• Task
Report each line of the records below that contains the string "date".

-- start of Working data --

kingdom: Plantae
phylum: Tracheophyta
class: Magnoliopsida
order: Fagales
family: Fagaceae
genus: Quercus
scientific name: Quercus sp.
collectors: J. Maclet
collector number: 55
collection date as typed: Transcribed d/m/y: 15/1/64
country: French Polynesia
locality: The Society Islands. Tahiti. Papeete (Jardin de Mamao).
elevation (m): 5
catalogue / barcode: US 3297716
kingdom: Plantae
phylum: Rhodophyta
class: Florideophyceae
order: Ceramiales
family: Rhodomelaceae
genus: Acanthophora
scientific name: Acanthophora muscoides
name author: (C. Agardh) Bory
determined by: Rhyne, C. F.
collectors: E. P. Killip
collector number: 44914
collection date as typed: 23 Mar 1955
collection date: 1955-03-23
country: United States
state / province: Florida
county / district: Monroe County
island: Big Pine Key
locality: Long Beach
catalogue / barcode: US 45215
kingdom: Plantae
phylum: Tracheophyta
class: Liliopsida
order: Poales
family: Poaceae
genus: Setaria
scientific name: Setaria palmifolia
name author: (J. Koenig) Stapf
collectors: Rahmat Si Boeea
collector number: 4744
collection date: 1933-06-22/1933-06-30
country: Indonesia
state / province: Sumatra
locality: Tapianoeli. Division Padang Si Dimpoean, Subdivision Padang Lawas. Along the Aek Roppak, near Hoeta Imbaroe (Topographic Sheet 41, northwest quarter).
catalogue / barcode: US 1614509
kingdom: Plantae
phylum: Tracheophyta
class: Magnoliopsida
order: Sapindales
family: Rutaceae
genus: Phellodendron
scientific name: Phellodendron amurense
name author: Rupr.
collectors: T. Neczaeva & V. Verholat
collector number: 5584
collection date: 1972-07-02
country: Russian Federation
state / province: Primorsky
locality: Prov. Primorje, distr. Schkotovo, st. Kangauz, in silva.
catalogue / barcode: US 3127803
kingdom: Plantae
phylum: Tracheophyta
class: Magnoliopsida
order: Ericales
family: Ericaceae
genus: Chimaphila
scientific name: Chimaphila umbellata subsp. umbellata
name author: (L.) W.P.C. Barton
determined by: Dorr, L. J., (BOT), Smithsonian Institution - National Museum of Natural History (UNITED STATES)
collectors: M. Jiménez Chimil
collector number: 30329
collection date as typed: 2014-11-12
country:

-- end of Working data --

• Exercise output
collection date as typed: Transcribed d/m/y: 15/1/64
collection date as typed: 23 Mar 1955
collection date: 1955-03-23
collection date: 1933-06-22/1933-06-30
collection date: 1972-07-02
collection date as typed: 2014-11-12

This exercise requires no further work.